The point of this first few steps is to make the process ”centered”. The second step is to avoid binary 0/1 random variables. Such random variables are very annoying to run a chaining argument for.

The idea is that the distribution of $Q_{{\widehat{e}}_k}(y)-Q_{{\tilde{e}}_k}(y)$ is symmetric around the origin, i.e., centered.

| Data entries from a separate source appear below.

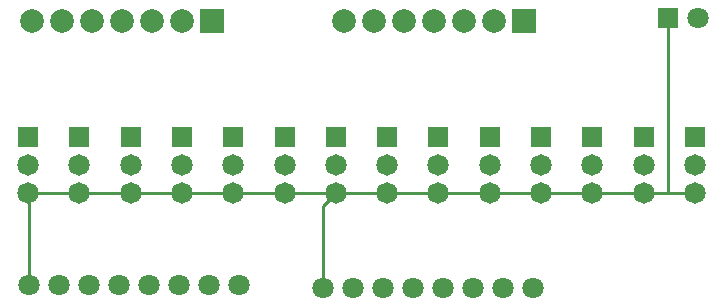
<source format=gbl>
G04 Layer: BottomLayer*
G04 EasyEDA Pro v2.2.35.2, 2025-01-23 15:21:27*
G04 Gerber Generator version 0.3*
G04 Scale: 100 percent, Rotated: No, Reflected: No*
G04 Dimensions in millimeters*
G04 Leading zeros omitted, absolute positions, 4 integers and 5 decimals*
%FSLAX45Y45*%
%MOMM*%
%ADD10R,1.8161X1.8161*%
%ADD11C,1.8161*%
%ADD12C,2.0*%
%ADD13R,2.0X2.0*%
%ADD14C,1.8*%
%ADD15R,1.8X1.8*%
%ADD16C,0.254*%
G75*


G04 Pad Start*
G54D10*
G01X1980409Y-877570D03*
G54D11*
G01X1980409Y-1116330D03*
G01X1980409Y-1357630D03*
G54D10*
G01X1546008Y-877570D03*
G54D11*
G01X1546008Y-1116330D03*
G01X1546008Y-1357630D03*
G54D10*
G01X1111607Y-877570D03*
G54D11*
G01X1111607Y-1116330D03*
G01X1111607Y-1357630D03*
G54D10*
G01X677206Y-877570D03*
G54D11*
G01X677206Y-1116330D03*
G01X677206Y-1357630D03*
G54D10*
G01X242805Y-877570D03*
G54D11*
G01X242805Y-1116330D03*
G01X242805Y-1357630D03*
G54D10*
G01X2849211Y-877570D03*
G54D11*
G01X2849211Y-1116330D03*
G01X2849211Y-1357630D03*
G54D10*
G01X2414810Y-877570D03*
G54D11*
G01X2414810Y-1116330D03*
G01X2414810Y-1357630D03*
G54D10*
G01X5021216Y-877570D03*
G54D11*
G01X5021216Y-1116330D03*
G01X5021216Y-1357630D03*
G54D10*
G01X4586815Y-877570D03*
G54D11*
G01X4586815Y-1116330D03*
G01X4586815Y-1357630D03*
G54D10*
G01X4152414Y-877570D03*
G54D11*
G01X4152414Y-1116330D03*
G01X4152414Y-1357630D03*
G54D10*
G01X3718013Y-877570D03*
G54D11*
G01X3718013Y-1116330D03*
G01X3718013Y-1357630D03*
G54D10*
G01X3283612Y-877570D03*
G54D11*
G01X3283612Y-1116330D03*
G01X3283612Y-1357630D03*
G54D10*
G01X5890018Y-877570D03*
G54D11*
G01X5890018Y-1116330D03*
G01X5890018Y-1357630D03*
G54D10*
G01X5455617Y-877570D03*
G54D11*
G01X5455617Y-1116330D03*
G01X5455617Y-1357630D03*
G54D12*
G01X279400Y101600D03*
G01X533400Y101600D03*
G01X787400Y101600D03*
G01X1041400Y101600D03*
G01X1295400Y101600D03*
G01X1549400Y101600D03*
G54D13*
G01X1803400Y101600D03*
G54D12*
G01X2921000Y101600D03*
G01X3175000Y101600D03*
G01X3429000Y101600D03*
G01X3683000Y101600D03*
G01X3937000Y101600D03*
G01X4191000Y101600D03*
G54D13*
G01X4445000Y101600D03*
G54D14*
G01X254000Y-2133600D03*
G01X508000Y-2133600D03*
G01X762000Y-2133600D03*
G01X1016000Y-2133600D03*
G01X1270000Y-2133600D03*
G01X1524000Y-2133600D03*
G01X1778000Y-2133600D03*
G01X2032000Y-2133600D03*
G01X2743200Y-2159000D03*
G01X2997200Y-2159000D03*
G01X3251200Y-2159000D03*
G01X3505200Y-2159000D03*
G01X3759200Y-2159000D03*
G01X4013200Y-2159000D03*
G01X4267200Y-2159000D03*
G01X4521200Y-2159000D03*
G01X5918200Y127000D03*
G54D15*
G01X5664200Y127000D03*
G04 Pad End*

G04 Track Start*
G54D16*
G01X254000Y-2133600D02*
G01X254000Y-1368825D01*
G01X242805Y-1357630D01*
G01X677206Y-1357630D01*
G01X1111607Y-1357630D01*
G01X1546008Y-1357630D01*
G01X1980409Y-1357630D01*
G01X2414810Y-1357630D01*
G01X2849211Y-1357630D01*
G01X3283612Y-1357630D01*
G01X3718013Y-1357630D01*
G01X4152414Y-1357630D01*
G01X4586815Y-1357630D01*
G01X5021216Y-1357630D01*
G01X5455617Y-1357630D01*
G01X2743200Y-2159000D02*
G01X2743200Y-1463641D01*
G01X2849211Y-1357630D01*
G01X5664200Y101600D02*
G01X5664200Y-1357606D01*
G01X5455617Y-1357630D02*
G01X5664176Y-1357630D01*
G01X5890018Y-1357630D01*
G04 Track End*

M02*


</source>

So, $Q_{{\widehat{e}}_k}(y)-Q_{{\tilde{e}}_k}(y)$ and $-(Q_{{\widehat{e}}_k}(y)-Q_{{\tilde{e}}_k}(y))$ have the same distribution.

	${𝔼}_{\widehat{H},\tilde{H}}\underset{Q_H(y)\le 1}{\max }|Q_{\widehat{H}}(y)-Q_{\tilde{H}}(y)|$	$\le {𝔼}_{s\in {\{-1,+1\}}^m}{𝔼}_{\widehat{H},\tilde{H}}\underset{Q_H(y)\le 1}{\max }\left|{\displaystyle \frac{1}{m}}{\displaystyle \sum _{k=1}^m}{s}_i\left({\displaystyle \frac{w_{{\widehat{e}}_i}}{p_{e_i}}}{Q}_{{\widehat{e}}_i}(y)-{\displaystyle \frac{w_{{\tilde{e}}_i}}{p_{{\tilde{e}}_i}}}{Q}_{{\tilde{e}}_i}(y)\right)\right|$
		$\le 2{𝔼}_{s\in {\{-1,+1\}}^m}{𝔼}_{\widehat{H}}\underset{Q_H(y)\le 1}{\max }\left|{\displaystyle \frac{1}{m}}{\displaystyle \sum _{k=1}^m}{s}_i{\displaystyle \frac{w_{{\widehat{e}}_i}}{p_{e_i}}}{Q}_{{\widehat{e}}_i}(y)\right|$

First, notice

$$\frac{w_e}{p_e}{Q}_e(L_G^{-1/2}x)=\frac{w_e}{p_e}\underset{u,v\in \left(\genfrac{}{}{0pt}{}{e}{2}\right)}{\max }{⟨L_G^{-1/2}x,b_{u,v}⟩}^2=\underset{u,v\in \left(\genfrac{}{}{0pt}{}{e}{2}\right)}{\max }{⟨x,z_{u,v}^e⟩}^2$$

where $z_{u,v}=L_G^{-1/2}{b}_{u,v}$ and $z_{u,v}^e=\sqrt{w_e/p_e}{z}_{u,v}$. If we let

$$N_k(x)=\underset{u,v\in e_k}{\max }|⟨x,z_{u,v}^{e_k}⟩|$$

Then,

$$Q_{\tilde{H}}(L_G^{-1/2}x)=\frac{1}{m}\sum _{i=1}^k{N}_i{(x)}^2.$$

Similarly, the object we need to study is

$$\frac{1}{m}\sum _{i=1}^k{s}_i{N}_i{(x)}^2$$

for Radamacher random variables ${\{s_i\}}_{1\le i\le m}$. So, we just need to the expected value of this quantity over the space $T=\{x:Q_H(L_G^{-1/2}x)\le 1\}$. This is where the chaining is used. But the details is beyond the scope of this course.